Clinton’s Defense Department operated in a War Room down in Little Rock. Legend has it that Hillary Clinton came up with the military theme. In any case, it worked. And it made a complete convert out of Dukakis.
BENSON: So what would you say to people like Cory Booker who have denounced the president’s attack ads?
DUKAKIS:…Look, when Clinton ran for reelection, he was hammering Bob Dole early. You may or may not like that, but that’s what he did. And with all due respect to the folks of the Beltway, you’ve got to anticipate these attacks—and that includes the president of the United States. Obama’s got to make sure he doesn’t let happen to him what happened to me.
Milbank says that he adores Bernie Sanders and he agrees with him on many issues. He finds Hillary Clinton a “dreary,” “calculating and phony,” “cautious and uninspiring” candidate whose “reflexive secrecy causes a whiff of scandal to follow her everywhere.” But, despite this high opinion of Sanders and brutally low opinion of Clinton, Milbank argues that the Democrats would be clinically insane to nominate a guy who has referred to himself as a socialist.
Watching Sanders at Monday night’s Democratic presidential forum in Des Moines, I imagined how Trump — or another Republican nominee — would disembowel the relatively unknown Vermonter.
On the other side, Ms. vanden Heuvel’s column was part publicity for the fact that The Nation has endorsed a candidate in the primaries for only the third time in the magazine’s long history. In making the decision to get behind Bernie Sanders, they had, of course, considered the electability argument.
Put aside the irony of Clinton dismissing the electoral viability of someone she might lose to. Clinton has inevitable baggage of her own that raises doubts about her electoral prospects. And Clinton’s decision to present herself as the candidate of continuity in a time of change is problematic. In contrast, the positions Sanders champions — Medicare for All, cleaning up politics, curbing Wall Street, a less-interventionist foreign policy, rebuilding the United States, tuition-free college, fair taxes for the rich and corporations — are all extremely popular. Furthermore, Democrats have a natural electoral majority if they turn out. Even the Clinton campaign worries about her ability to rouse the young and people of color as Obama did. In contrast, Sanders has clearly electrified millennials with his message and integrity. A voter using his head rather than his heart might well be conflicted on the question of electability.
Part of the problem here is that vanden Heuvel is a much better writer than Dana Milbank but that doesn’t necessarily mean that she’s right about which candidate is more electable. It does mean that she marshals a more convincing argument. And, I think that if Democrats ever become convinced that vandal Huevel is correct that Sanders is the safer bet, it will be game over for Hillary Clinton for a second time.
What Milbank doesn’t mention is Bernie Sanders’s position on negative campaigning and negative advertising. Of course, you also have to be able to pay for that advertising.
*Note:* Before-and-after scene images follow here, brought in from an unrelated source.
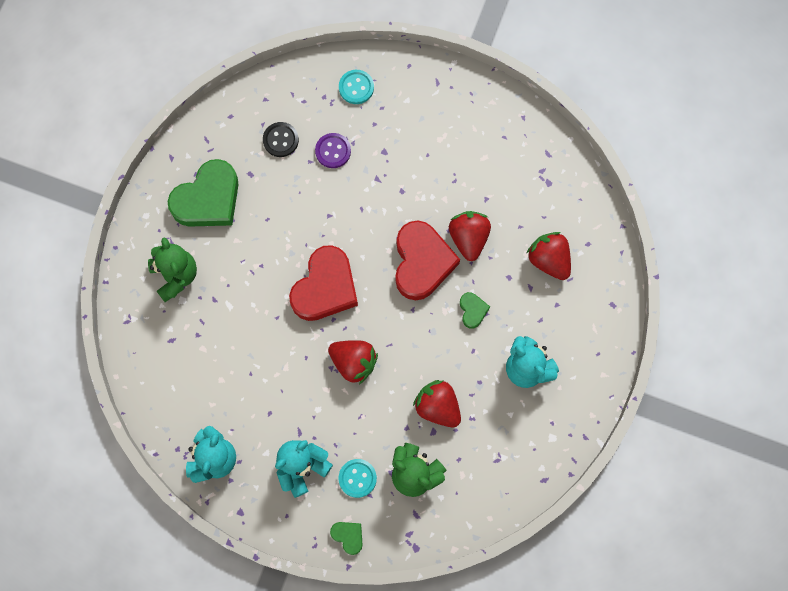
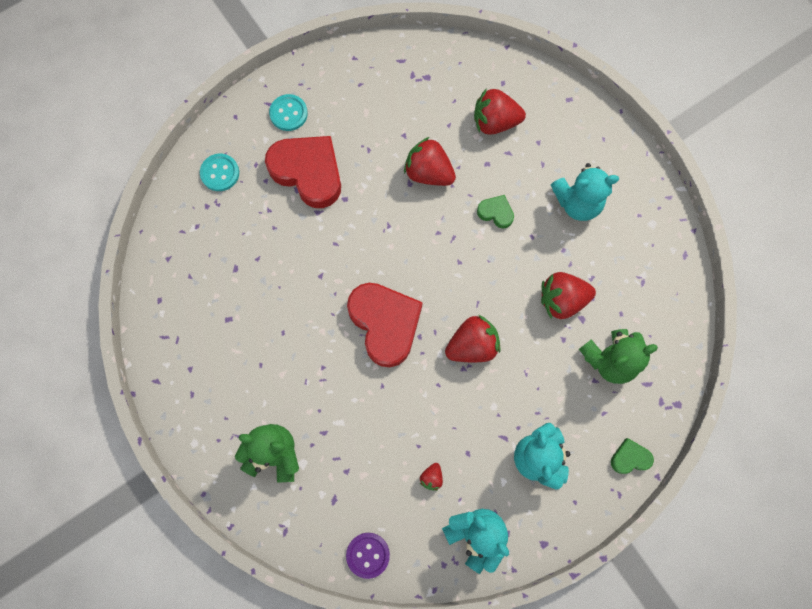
camera: 55 degrees left, 0 degrees up
(208, 199) = (223, 374): green heart -> none
(234, 398) = (431, 477): none -> red strawberry
(280, 140) = (217, 270): black button -> none
(333, 151) = (263, 232): purple button -> purple button (368, 555)
(357, 478) = (581, 413): turquoise button -> turquoise button (288, 113)
(422, 262) = (422, 225): red heart -> red heart (308, 172)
So, on the one hand you have Sanders saying that he’s proud that he’s never run a negative ad in his entire political career and that he hopes that he won’t have to in this campaign, and on the other you have him eschewing a Super PAC and large donations that would give him ammunition he might need even he ultimately decided not to use it.
Yes, of course, you can talk about how this principled thinking is a key part of his appeal and a major contributor to why he’s electable. But you can just as plausibly say that it makes him look like a sitting Dukakis when the party has the founder of the War Room sitting right next to him.
Either way you come down, this is a valid part of the overall electability argument.
Also, I think Clinton can use some more enthusiastic backers than Dana Milbank.